> [What you should do] Can you set down every line of the material below word for word, leaving the pictures out?

> [Data shown]
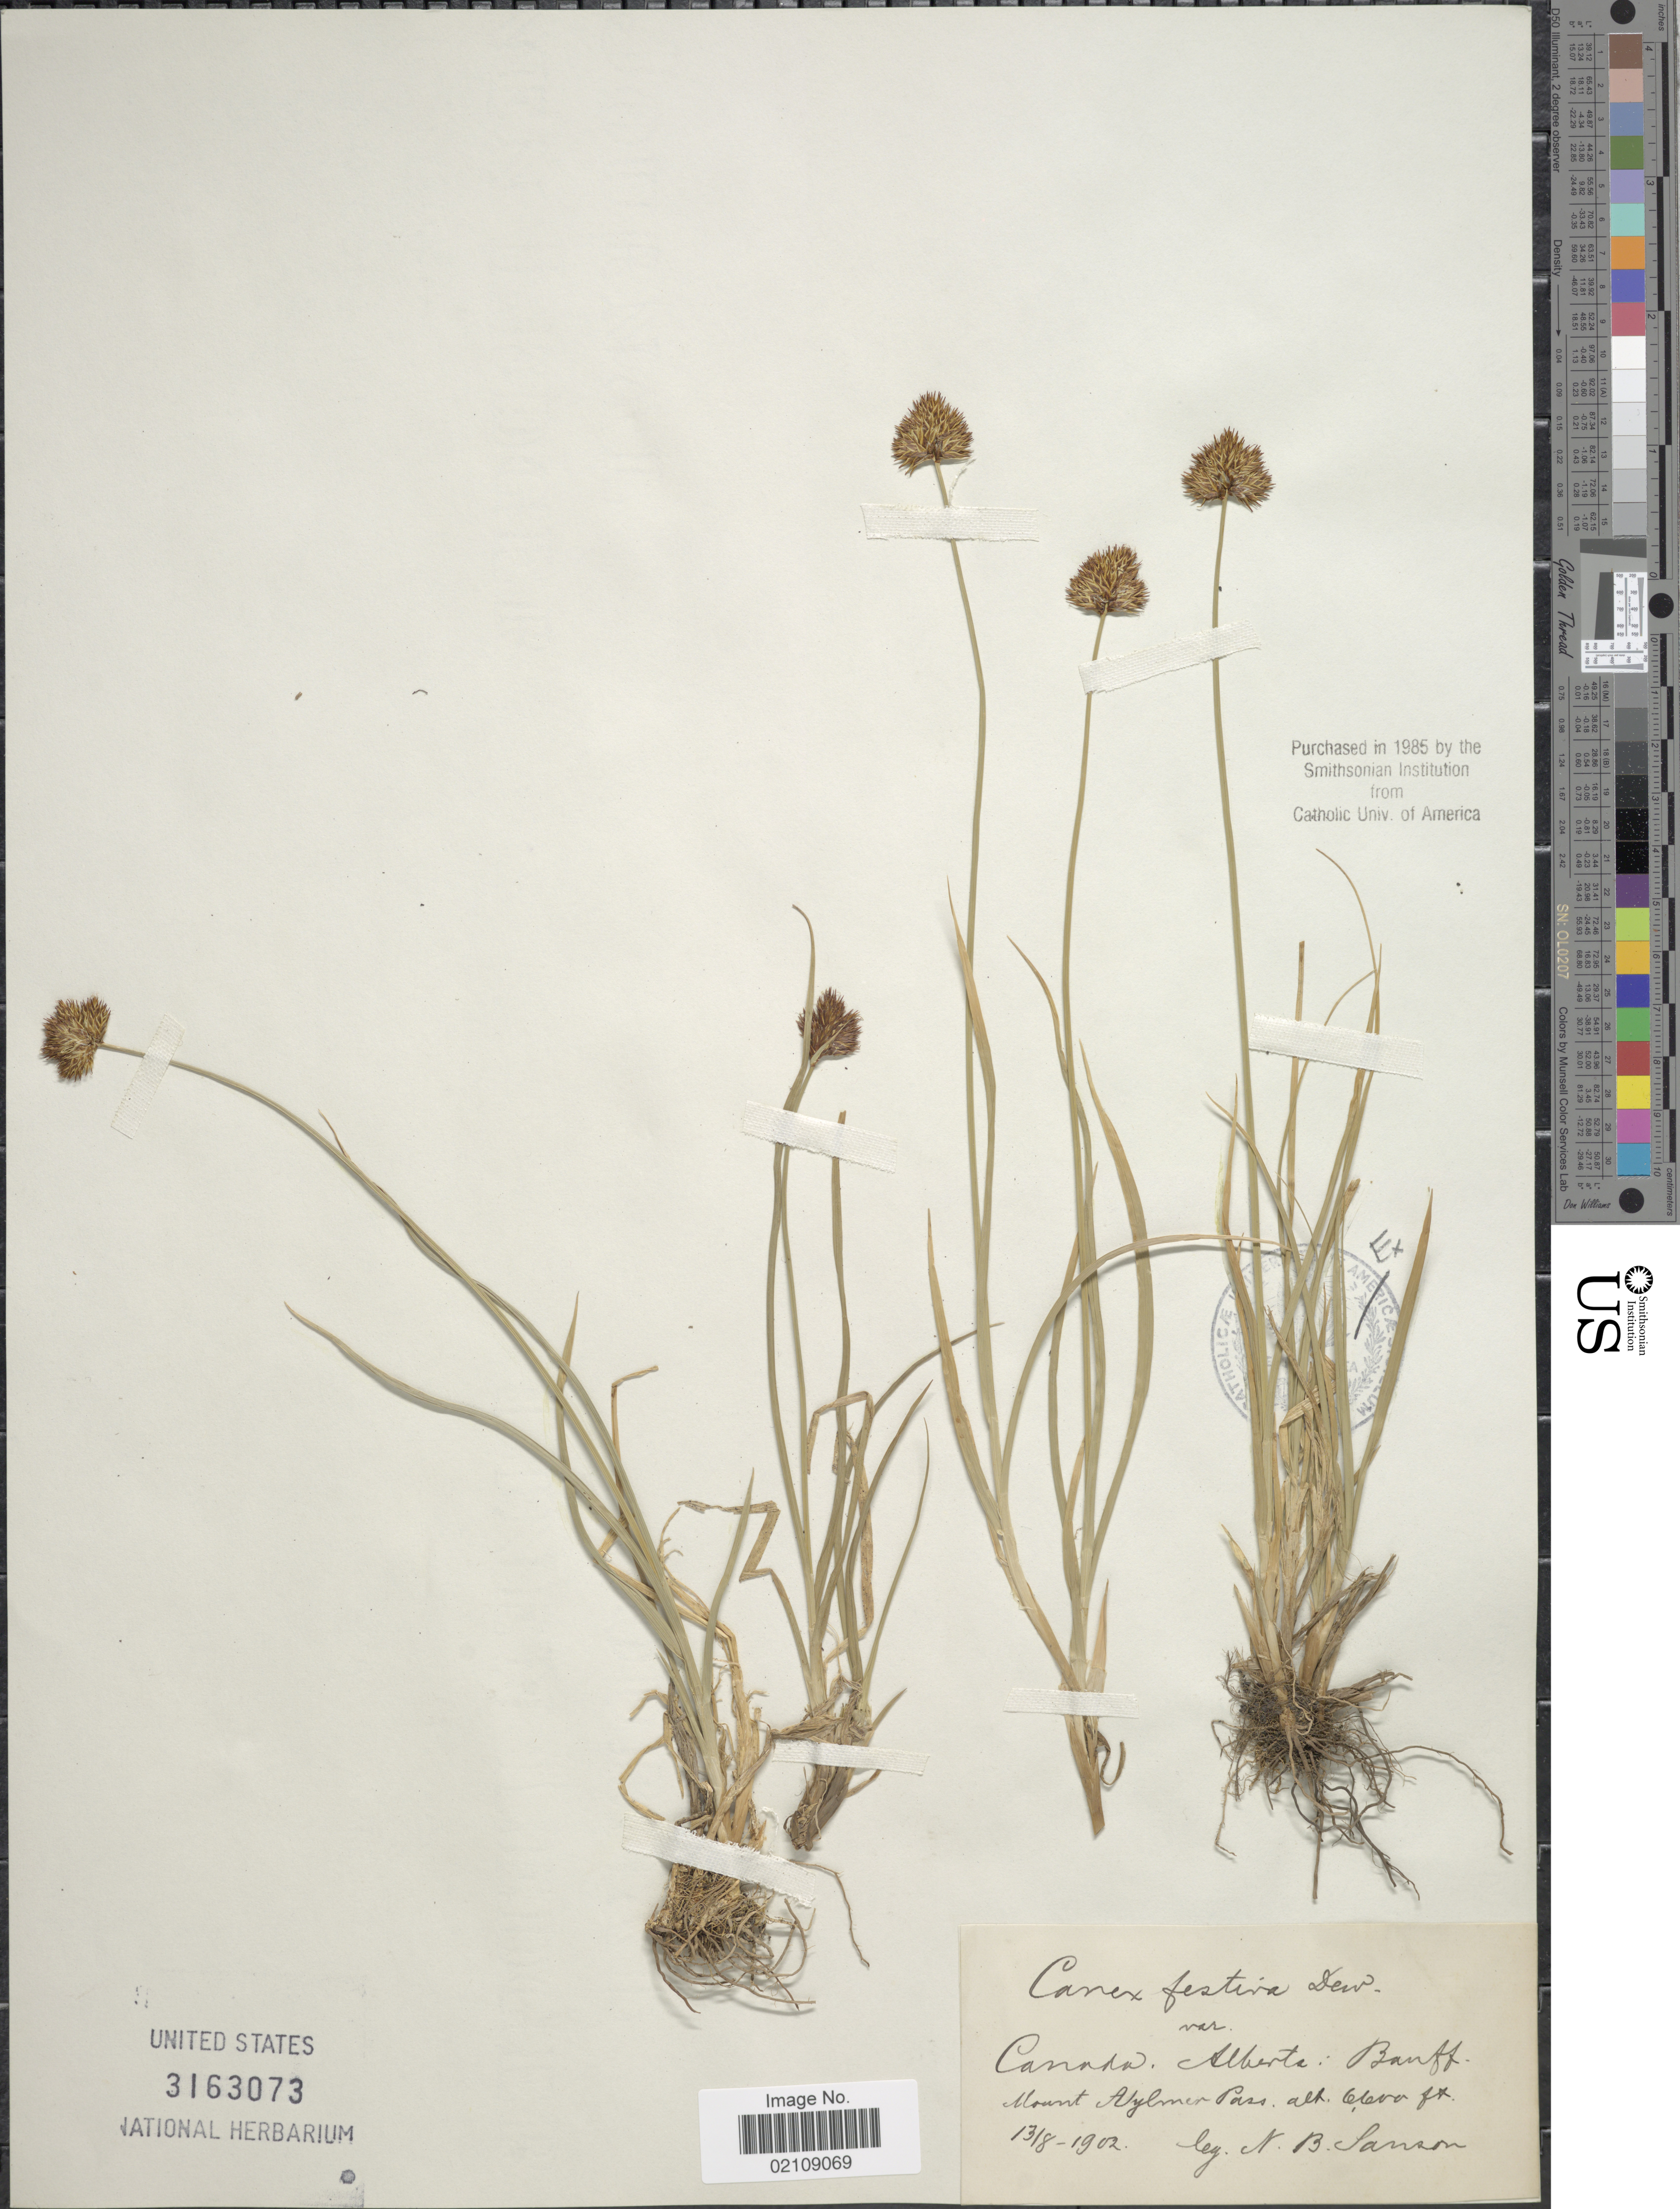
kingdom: Plantae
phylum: Tracheophyta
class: Liliopsida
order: Poales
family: Cyperaceae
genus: Carex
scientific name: Carex sp.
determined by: Strong, Mark T., (BOT), Smithsonian Institution - National Museum of Natural History (UNITED STATES)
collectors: N. Sanson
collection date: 1902-08-13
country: Canada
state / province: Alberta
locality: Banff, Mount Aylmer Pass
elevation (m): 2012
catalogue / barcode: US 3163073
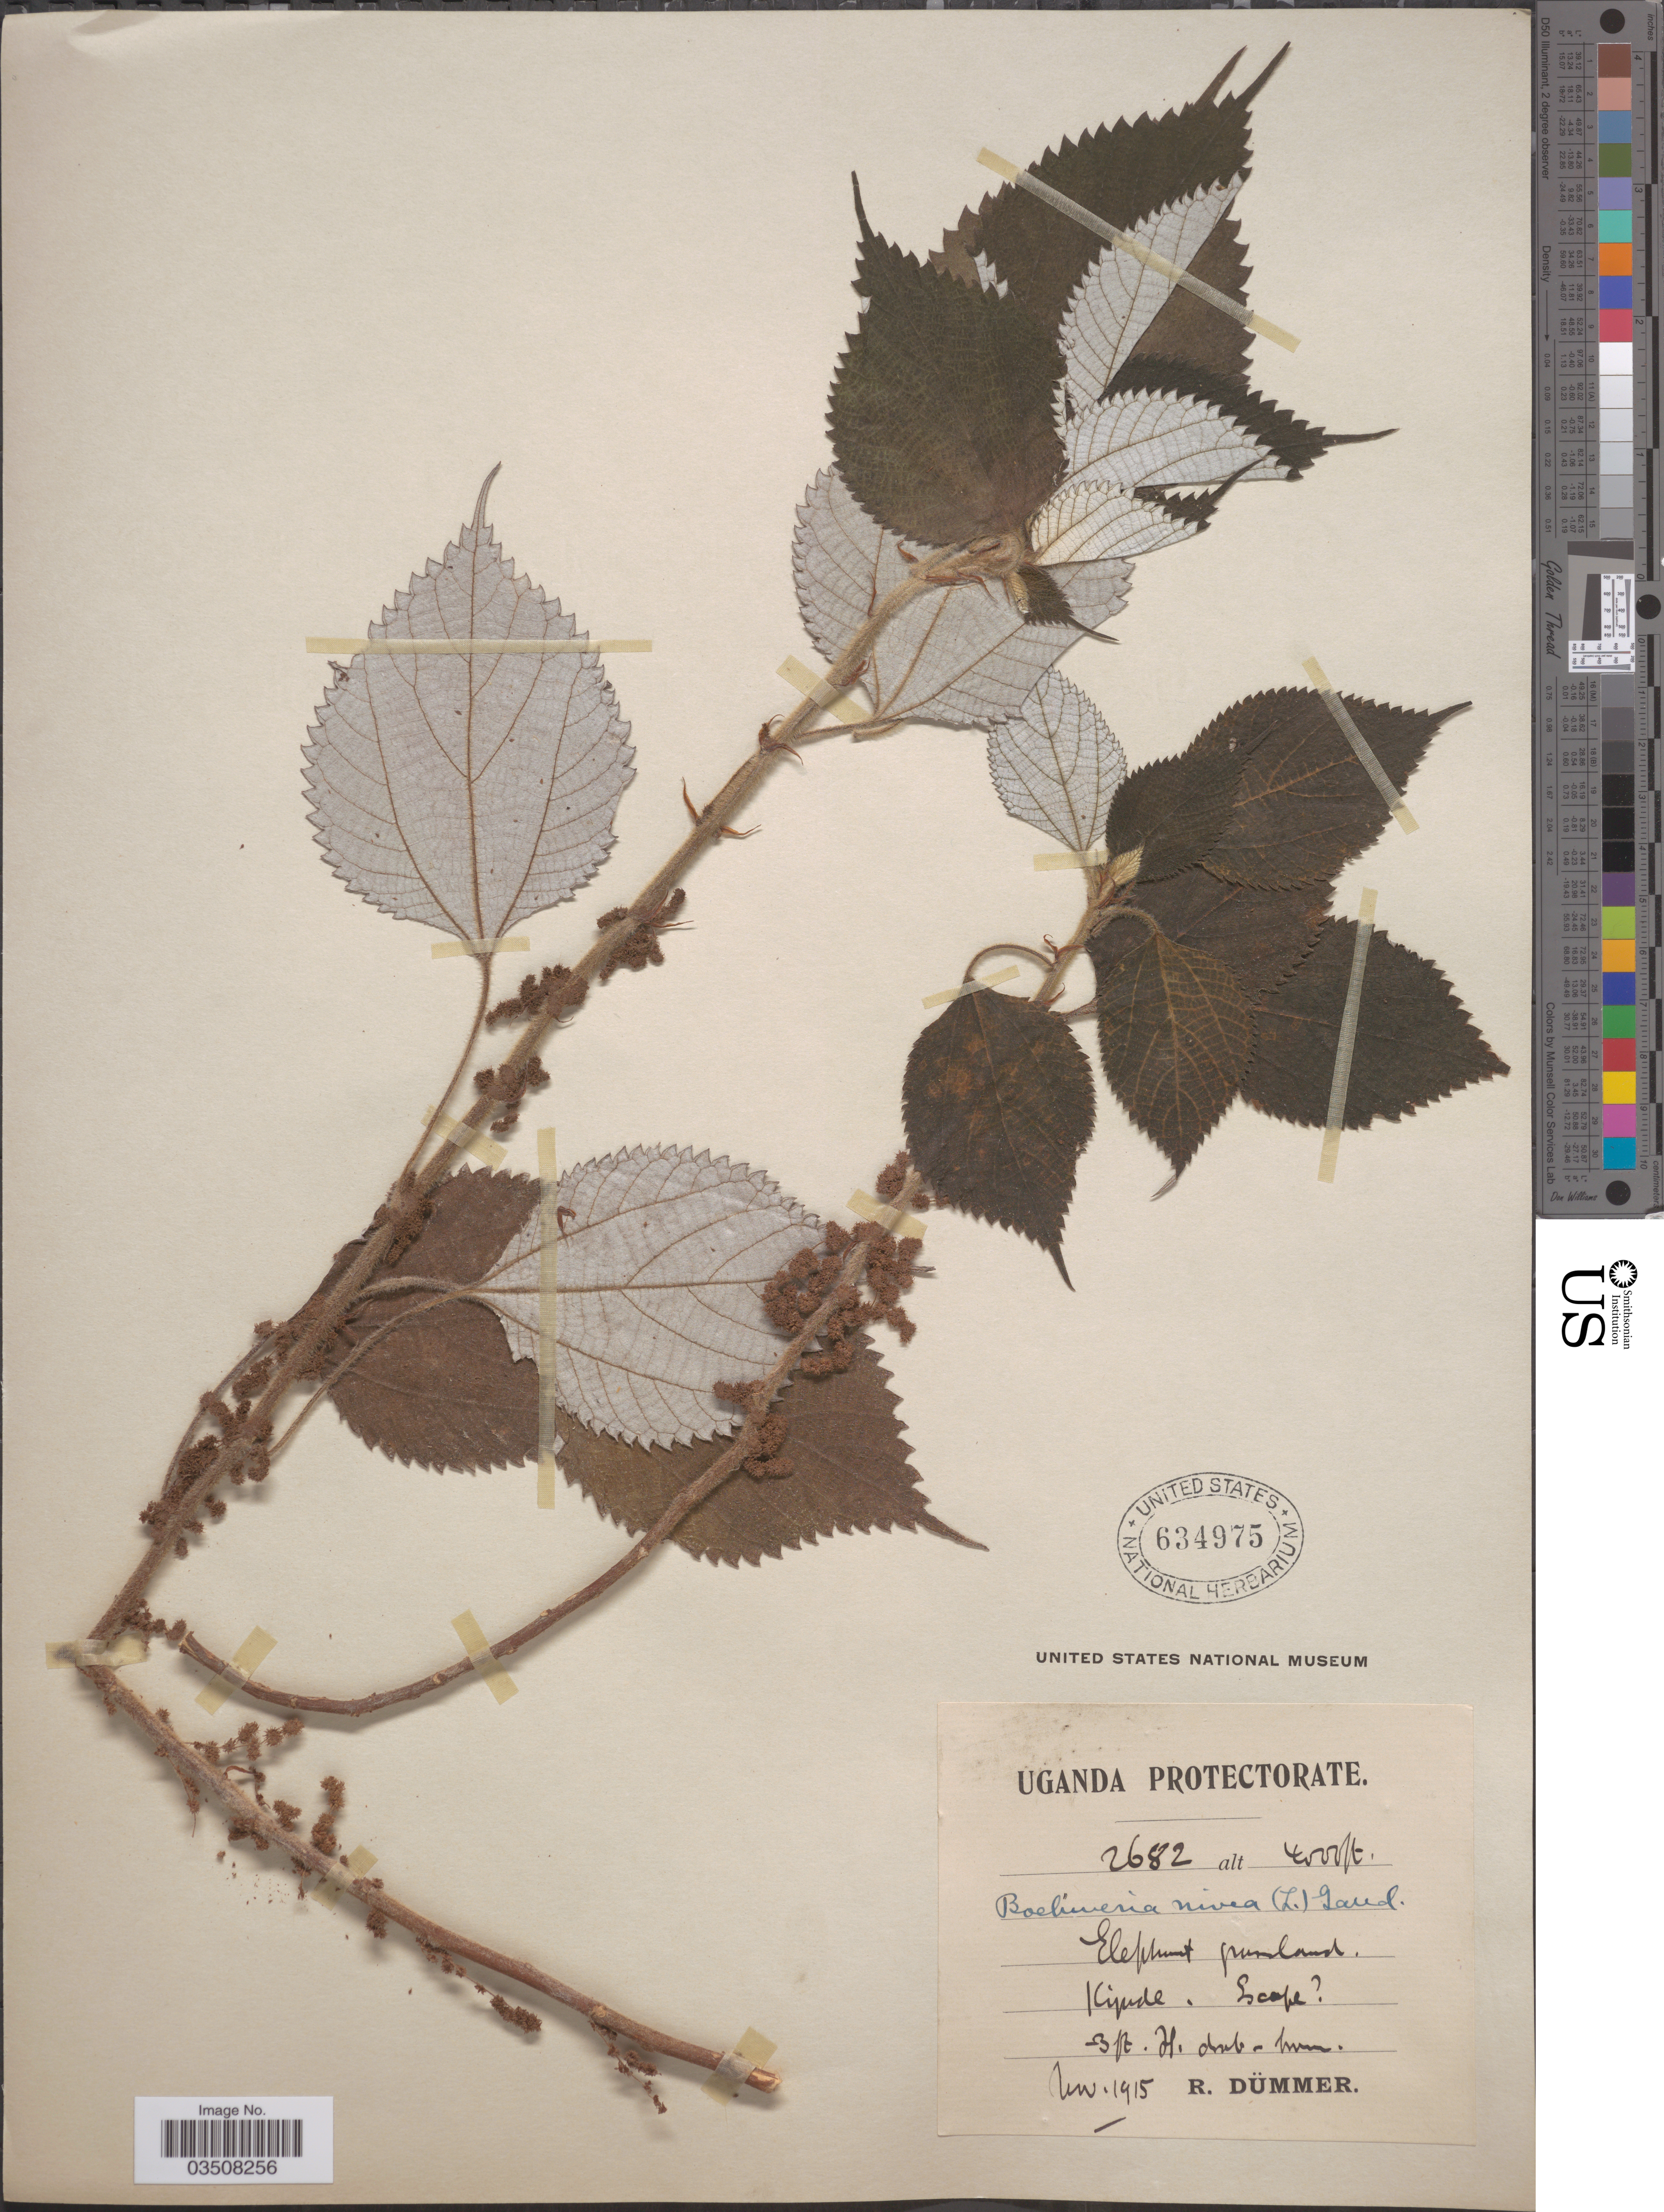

> [Output for this task]
kingdom: Plantae
phylum: Tracheophyta
class: Liliopsida
order: Poales
family: Cyperaceae
genus: Carex
scientific name: Carex sp.
determined by: Strong, Mark T., (BOT), Smithsonian Institution - National Museum of Natural History (UNITED STATES)
collectors: N. Sanson
collection date: 1902-08-13
country: Canada
state / province: Alberta
locality: Banff, Mount Aylmer Pass
elevation (m): 2012
catalogue / barcode: US 3163073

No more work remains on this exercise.